Final Cut(70)



She reaches into her jacket for her pack of cigarettes, and I remember a different time. Daisy is sitting where I am now, and I’m on the bench just next to her. It’s dark, winter, the bandstand feels cavernous. Both of us have a lit cigarette. I take a final drag and flick the butt under the bench opposite, where it lands with a shower of red sparks.

‘I mean,’ says Daisy. ‘He’s all right. He has this telescope. It’s really cool. He lets us look through it. You can see the stars, the planets. I’ve seen a galaxy, even. You should come up some time.’

I shiver. A telescope. It’s like I knew all along. I suppose I did.

‘He has a telescope?’ I say to Kat.

She nods.

‘Where?’

‘On the roof.’

I close my eyes and picture it. David’s right there, taking the plastic cover off. He’s asking the girls what they want to see; it’s bright tonight, he’s saying, the seeing is good.

The seeing? Somehow I know what that means – there’s not too much turbulence in the atmosphere, the image will be sharp and clear – but how? Did Daisy tell me? Or did he?

I shut my eyes and see him. He’s looking down at my hands. ‘You brought your camcorder.’

My eyes flick open. I’m back in the bandstand, Kat next to me.

A camcorder. My first.

‘There’s Betelgeuse,’ says Kat. She’s looking up, and I follow her gaze until I see the reddish blob.

‘Want to hear something interesting?’ I say. ‘The thing you’re looking at now probably doesn’t exist.’

‘But I can see it.’

‘Yes. But the thing is, it’s so far away that the light it gives off takes over five hundred years to get to us. That means that what you can see through the telescope now is what Betelgeuse looked like in 1500 and something. And Betelgeuse is a supergiant right at the end of its lifespan. Any day now, it’ll explode.’

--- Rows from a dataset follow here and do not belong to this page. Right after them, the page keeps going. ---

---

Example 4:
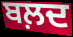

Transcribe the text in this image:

ਬਲ਼ਦ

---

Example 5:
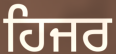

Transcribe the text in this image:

ਹਿਜਰ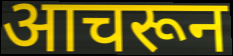
आचरून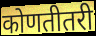
कोणतीतरी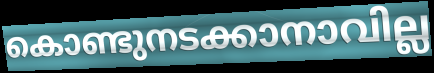
കൊണ്ടുനടക്കാനാവില്ല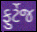
ફુર્ટેજ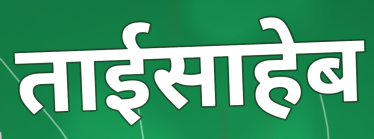
ताईसाहेब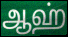
ஆஹ்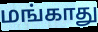
மங்காது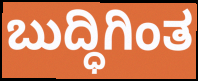
ಬುದ್ಧಿಗಿಂತ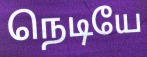
நெடியே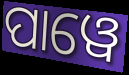
ପାୱେ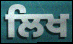
ਲਿਖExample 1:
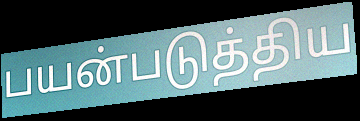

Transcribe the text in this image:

பயன்படுத்திய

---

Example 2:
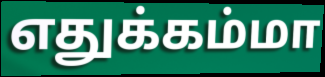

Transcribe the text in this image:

எதுக்கம்மா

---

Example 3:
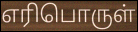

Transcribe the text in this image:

எரிபொருள்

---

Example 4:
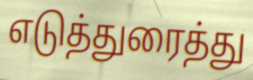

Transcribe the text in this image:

எடுத்துரைத்து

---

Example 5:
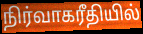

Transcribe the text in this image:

நிர்வாகரீதியில்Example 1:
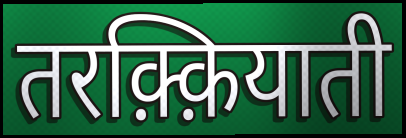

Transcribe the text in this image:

तरक़्क़ियाती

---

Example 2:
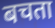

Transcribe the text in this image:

बचता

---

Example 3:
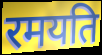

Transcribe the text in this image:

रमयति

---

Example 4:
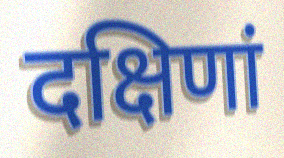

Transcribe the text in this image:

दक्षिणां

We both look at the red star.

‘But don’t forget you’re looking back in time. By the time we see it explode from Earth, it will already have happened. Five hundred years ago.’

She’s silent for a minute, then she says, ‘It’s your favourite, too?’

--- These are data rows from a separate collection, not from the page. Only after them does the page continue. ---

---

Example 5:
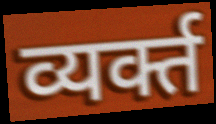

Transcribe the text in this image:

व्यर्क्त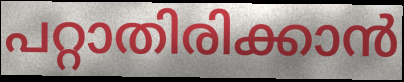
പറ്റാതിരിക്കാൻ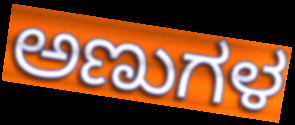
ಅಣುಗಳ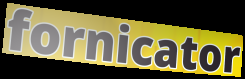
fornicatorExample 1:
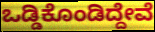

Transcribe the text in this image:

ಒಡ್ಡಿಕೊಂಡಿದ್ದೇವೆ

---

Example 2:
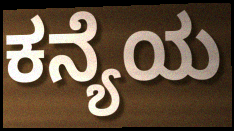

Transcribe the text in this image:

ಕನ್ಯೆಯ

I search for Andromeda. No, I want to say. But I keep quiet. I hug my jacket against the cold.

‘Shall I tell you what I think?’ I don’t wait for her to answer. ‘I think Ellie was taken out on to the moor to teach her a lesson.’ I pause. ‘Or as a warning.’

Her silence is enough.

‘A warning not to tell anyone what’s going on. That’s what I’m guessing.’

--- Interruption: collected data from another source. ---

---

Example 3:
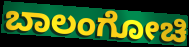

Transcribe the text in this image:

ಬಾಲಂಗೋಚಿ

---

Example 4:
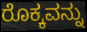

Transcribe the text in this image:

ರೊಕ್ಕವನ್ನು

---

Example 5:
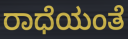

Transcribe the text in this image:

ರಾಧೆಯಂತೆ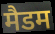
मैडमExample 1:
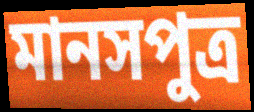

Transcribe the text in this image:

মানসপুত্ৰ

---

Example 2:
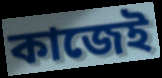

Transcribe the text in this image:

কাজেই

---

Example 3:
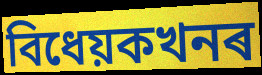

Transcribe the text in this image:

She stares into the distance. Her hair falls over her face.

‘I can help you,’ I say. ‘If you let me. If you tell me who’s hurting you.’

She’s silent. The cigarette glows in her hand, forgotten.

‘It’s not your boyfriend, is it? Or not only him. Who else?’

I wait but, still, she doesn’t answer. I reach into my pocket and find my phone.

‘Can I show you something?’

I find the film I was sent earlier and press Play.

‘What’s this?’

‘Watch.’

She does, wordlessly. When it’s finished she looks back to me. ‘That’s the girl they killed.’

She says it without question, without thought. There’s no doubt; she knows that’s what happened.

‘Who sent it? Do you know? Who’d have this?’

She shakes her head. I press Play once more. Daisy poses and pouts. She puts on her sunglasses and turns away from the camera.

How’s this? she’s saying, even though I can’t hear her; there’s no sound, it’s just her voice in my head.

Am I doing it right?

I freeze the screen, zoom in. There’s a reflection in the mirror of her sunglasses, a blur really, only vaguely recognisable as a human face, impossible to know whose it is.

Except now I do know. I’ve known all along, I’ve just been pushing it away, keeping the certainty at arm’s length, avoiding it like it’s a dead thing I don’t want to look at. An animal, bled out in the snow.

It was me. I was there. Behind the camera, telling her what to do, directing her, lending her my jacket and my glasses and my heels. It was me filming her as she pouted and preened outside her caravan. It was me.

But why? And how did the person who uploaded it get hold of it?

I put my phone away. ‘I think it’s a warning.’

‘Who from?’

‘From the person who killed her. Who else? They want me to stop asking questions.’

She doesn’t argue. She knows I’m right.

‘It might not be a bad idea.’

‘I’m not scared, Kat. I’ve been through some shit you wouldn’t believe. It’ll take more than this to scare me.’

She stares straight at me. ‘You really have no idea,’ she says. ‘No idea at all.’

‘What d’you mean?’

She stands up. ‘I have to go.’

‘Kat,’ I say. ‘Please talk to me. I can help you.’

‘You can’t,’ she says. ‘No one can.’

I watch her leave the park. I knew David, too; I know that now. So why do I have no recall of him? I lift my phone once more. Daisy’s face fills the screen.